**EXERCISE BRIEF**
Resume the enhanced refresh guide below, continuing the error-handling steps after its last line.

**SUPPLIED TEXT**
Enhanced Refresh Parameters Reference
| Parameter | Default | Description |
|---|---|---|
type | automatic | Processing type: full, dataOnly, calculate, clearValues, automatic, defragment |
commitMode | transactional | transactional (all-or-nothing) or partialBatch (commit per object) |
maxParallelism | 10 | Max threads for parallel processing |
retryCount | 0 | Number of retry attempts on failure |
timeout | 05:00:00 | Timeout per attempt. Total duration including retries cannot exceed 24 hours |
objects | Entire model | Array of {table} or {table, partition} objects to refresh |
applyRefreshPolicy | true | Whether to apply incremental refresh policy |
Step 10: Add Error Handling
A successful refresh request returns HTTP 202 Accepted (not 200). The refresh runs asynchronously.
- Add a Condition action after the refresh HTTP request.

**EXTRACTED MATERIAL**

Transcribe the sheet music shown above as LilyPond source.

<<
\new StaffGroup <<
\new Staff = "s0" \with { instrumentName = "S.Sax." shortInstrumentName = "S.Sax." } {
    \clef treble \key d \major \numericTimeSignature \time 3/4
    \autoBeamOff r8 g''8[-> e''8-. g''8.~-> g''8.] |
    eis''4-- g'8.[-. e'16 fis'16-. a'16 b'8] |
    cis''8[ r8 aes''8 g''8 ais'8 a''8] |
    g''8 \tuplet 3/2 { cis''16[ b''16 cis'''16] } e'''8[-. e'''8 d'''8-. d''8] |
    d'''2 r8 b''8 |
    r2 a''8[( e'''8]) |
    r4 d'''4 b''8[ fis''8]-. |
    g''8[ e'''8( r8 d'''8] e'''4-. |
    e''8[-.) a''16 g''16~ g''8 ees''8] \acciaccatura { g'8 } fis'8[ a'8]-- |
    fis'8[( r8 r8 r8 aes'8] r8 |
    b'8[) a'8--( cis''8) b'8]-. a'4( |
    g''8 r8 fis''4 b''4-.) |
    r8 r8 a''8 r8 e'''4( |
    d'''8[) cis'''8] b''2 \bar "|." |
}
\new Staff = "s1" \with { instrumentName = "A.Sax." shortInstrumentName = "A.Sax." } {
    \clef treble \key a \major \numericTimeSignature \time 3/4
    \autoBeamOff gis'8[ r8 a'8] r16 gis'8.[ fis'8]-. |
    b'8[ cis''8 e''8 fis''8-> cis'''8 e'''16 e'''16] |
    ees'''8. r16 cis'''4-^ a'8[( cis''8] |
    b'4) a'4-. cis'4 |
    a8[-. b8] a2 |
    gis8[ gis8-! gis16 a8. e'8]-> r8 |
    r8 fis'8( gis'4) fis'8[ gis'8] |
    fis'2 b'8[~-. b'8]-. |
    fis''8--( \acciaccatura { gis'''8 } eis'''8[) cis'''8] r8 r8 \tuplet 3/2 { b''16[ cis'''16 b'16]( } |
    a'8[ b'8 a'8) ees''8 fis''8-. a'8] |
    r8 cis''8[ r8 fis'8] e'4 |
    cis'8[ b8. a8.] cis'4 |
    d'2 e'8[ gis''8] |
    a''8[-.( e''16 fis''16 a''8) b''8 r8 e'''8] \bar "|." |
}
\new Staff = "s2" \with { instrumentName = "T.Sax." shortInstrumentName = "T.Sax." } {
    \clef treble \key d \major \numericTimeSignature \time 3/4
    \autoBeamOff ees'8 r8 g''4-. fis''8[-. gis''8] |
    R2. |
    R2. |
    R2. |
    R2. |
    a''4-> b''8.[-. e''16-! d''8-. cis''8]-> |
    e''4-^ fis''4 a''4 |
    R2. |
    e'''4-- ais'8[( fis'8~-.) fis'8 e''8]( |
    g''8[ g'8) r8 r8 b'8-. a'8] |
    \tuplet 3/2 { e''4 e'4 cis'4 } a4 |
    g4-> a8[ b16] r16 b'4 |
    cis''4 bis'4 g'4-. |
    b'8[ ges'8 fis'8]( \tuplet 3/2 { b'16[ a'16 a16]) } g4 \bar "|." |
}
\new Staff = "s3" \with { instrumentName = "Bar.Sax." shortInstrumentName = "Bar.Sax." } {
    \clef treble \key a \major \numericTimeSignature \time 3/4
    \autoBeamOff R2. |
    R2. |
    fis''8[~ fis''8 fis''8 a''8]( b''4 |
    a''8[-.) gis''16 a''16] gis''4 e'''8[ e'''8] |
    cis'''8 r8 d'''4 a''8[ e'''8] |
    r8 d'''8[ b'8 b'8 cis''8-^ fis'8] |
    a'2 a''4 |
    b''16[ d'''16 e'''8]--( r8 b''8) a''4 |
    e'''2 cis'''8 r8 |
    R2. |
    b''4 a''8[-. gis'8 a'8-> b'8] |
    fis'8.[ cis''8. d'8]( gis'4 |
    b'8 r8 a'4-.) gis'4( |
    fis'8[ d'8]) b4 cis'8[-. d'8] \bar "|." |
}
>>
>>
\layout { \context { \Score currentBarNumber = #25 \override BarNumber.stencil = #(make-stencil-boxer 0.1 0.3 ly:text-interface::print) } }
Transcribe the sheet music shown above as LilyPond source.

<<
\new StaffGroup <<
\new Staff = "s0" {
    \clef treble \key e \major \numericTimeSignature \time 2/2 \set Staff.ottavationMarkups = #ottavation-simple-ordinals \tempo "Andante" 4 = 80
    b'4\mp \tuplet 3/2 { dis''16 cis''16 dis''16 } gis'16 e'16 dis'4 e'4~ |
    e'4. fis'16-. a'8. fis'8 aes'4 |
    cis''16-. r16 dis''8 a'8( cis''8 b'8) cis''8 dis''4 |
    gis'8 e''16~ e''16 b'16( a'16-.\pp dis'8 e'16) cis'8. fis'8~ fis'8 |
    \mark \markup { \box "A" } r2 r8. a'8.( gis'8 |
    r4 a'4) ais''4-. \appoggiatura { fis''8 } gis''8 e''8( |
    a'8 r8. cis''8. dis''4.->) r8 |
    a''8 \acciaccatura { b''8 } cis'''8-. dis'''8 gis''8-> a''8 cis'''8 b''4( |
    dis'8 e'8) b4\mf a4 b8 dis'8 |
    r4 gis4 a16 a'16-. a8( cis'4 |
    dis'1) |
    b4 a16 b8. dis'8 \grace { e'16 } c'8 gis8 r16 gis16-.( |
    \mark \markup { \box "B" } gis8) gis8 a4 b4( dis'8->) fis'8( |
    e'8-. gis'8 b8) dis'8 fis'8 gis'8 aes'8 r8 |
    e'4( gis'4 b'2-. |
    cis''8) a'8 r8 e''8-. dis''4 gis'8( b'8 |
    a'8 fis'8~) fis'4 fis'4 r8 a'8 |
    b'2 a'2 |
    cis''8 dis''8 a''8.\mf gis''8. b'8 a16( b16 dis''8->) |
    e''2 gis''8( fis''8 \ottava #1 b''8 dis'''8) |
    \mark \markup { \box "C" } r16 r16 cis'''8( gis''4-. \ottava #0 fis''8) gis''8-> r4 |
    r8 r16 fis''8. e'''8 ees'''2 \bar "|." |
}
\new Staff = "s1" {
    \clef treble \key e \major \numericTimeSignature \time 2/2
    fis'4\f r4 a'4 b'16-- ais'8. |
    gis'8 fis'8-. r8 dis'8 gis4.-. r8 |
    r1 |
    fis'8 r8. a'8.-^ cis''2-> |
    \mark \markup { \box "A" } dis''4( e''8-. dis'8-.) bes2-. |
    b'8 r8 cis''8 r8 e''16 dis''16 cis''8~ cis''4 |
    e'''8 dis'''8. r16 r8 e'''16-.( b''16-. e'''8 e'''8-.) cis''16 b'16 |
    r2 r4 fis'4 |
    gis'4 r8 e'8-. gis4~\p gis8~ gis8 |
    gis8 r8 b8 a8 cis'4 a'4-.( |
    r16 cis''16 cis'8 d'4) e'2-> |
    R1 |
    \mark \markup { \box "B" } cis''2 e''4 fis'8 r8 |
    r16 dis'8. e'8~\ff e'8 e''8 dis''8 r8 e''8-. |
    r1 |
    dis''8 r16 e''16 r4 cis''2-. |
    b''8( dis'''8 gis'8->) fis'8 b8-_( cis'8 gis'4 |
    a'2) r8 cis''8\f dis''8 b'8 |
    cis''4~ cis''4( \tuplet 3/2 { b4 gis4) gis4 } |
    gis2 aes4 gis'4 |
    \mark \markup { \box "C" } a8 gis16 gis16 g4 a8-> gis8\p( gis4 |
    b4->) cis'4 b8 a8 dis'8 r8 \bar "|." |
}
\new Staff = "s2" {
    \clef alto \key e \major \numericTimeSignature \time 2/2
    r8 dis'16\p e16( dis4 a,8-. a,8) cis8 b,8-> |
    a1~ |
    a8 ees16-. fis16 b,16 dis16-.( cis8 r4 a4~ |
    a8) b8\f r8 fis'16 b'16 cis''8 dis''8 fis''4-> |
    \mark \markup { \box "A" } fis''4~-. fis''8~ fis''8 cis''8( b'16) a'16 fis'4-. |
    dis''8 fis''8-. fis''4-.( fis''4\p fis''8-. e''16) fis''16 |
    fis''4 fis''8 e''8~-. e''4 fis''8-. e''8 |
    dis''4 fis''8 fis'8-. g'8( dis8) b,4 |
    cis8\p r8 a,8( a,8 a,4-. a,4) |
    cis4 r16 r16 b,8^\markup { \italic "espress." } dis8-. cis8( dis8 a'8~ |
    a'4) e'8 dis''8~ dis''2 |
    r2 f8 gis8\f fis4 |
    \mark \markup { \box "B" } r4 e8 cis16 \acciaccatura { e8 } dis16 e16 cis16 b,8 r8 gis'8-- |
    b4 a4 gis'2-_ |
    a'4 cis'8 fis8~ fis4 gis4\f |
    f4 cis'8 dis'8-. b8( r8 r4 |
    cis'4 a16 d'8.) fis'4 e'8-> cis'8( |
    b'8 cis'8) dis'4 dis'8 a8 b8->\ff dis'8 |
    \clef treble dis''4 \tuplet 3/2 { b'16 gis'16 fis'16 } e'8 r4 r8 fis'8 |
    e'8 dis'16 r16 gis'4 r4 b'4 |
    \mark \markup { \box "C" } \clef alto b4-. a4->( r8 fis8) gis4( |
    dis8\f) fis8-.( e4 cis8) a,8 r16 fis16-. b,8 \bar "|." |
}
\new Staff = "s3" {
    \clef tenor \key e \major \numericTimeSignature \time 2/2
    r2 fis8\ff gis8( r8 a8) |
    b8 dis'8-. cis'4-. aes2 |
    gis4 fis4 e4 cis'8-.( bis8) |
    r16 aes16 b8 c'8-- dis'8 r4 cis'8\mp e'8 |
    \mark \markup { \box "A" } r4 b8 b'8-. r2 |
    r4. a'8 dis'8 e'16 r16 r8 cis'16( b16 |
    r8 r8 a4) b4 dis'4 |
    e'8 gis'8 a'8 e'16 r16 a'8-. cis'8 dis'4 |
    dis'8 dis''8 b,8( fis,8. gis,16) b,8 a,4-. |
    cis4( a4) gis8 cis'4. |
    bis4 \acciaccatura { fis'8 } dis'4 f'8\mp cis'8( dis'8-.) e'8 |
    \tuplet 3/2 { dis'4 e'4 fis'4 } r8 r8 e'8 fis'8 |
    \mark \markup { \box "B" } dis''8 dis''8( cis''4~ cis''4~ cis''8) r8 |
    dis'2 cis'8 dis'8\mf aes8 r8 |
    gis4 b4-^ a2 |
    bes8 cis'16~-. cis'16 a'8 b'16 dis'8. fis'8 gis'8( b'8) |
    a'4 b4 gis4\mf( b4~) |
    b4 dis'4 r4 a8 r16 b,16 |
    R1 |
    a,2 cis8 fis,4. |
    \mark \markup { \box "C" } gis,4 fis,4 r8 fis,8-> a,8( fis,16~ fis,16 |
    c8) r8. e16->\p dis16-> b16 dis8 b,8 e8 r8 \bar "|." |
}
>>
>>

**RESPONSE AREA**
- Set the condition:
outputs('HTTP_Refresh')['statusCode']is equal to202. - In the Yes branch: optionally add a notification (Teams message, email) confirming the refresh was triggered.
- In the No branch: capture the error. The response body will contain error details.
To track progress after the 202 response, you can poll the refresh status with a GET request:
GET https://api.powerbi.com/v1.0/myorg/groups/{workspace-id}/datasets/{dataset-id}/refreshes/{requestId}The requestId comes from the Location header of the 202 response. Status will be InProgress, Completed, or Failed.
Part 4: Testing and Scheduling
Step 11: Test Your Flow
- Click Test in the flow editor.
- Select Manually > Test > Run flow.
- Check each action for success. The token request should return 200, and the refresh request should return 202.
- Verify in Power BI Service: go to your semantic model > Refresh history. You should see a refresh of type
ViaEnhancedApi.
Step 12: Schedule the Flow (Optional)
- Edit your flow and delete the manual trigger.
- Add a Recurrence trigger.
- Set your desired schedule (e.g., daily at 6:00 AM).
- Save and make sure the flow is turned On.
Troubleshooting
HTTP 400 Bad Request on refresh call
- Another refresh may already be running. The API only allows one refresh operation at a time per semantic model.
- Verify your table names match exactly (case-sensitive).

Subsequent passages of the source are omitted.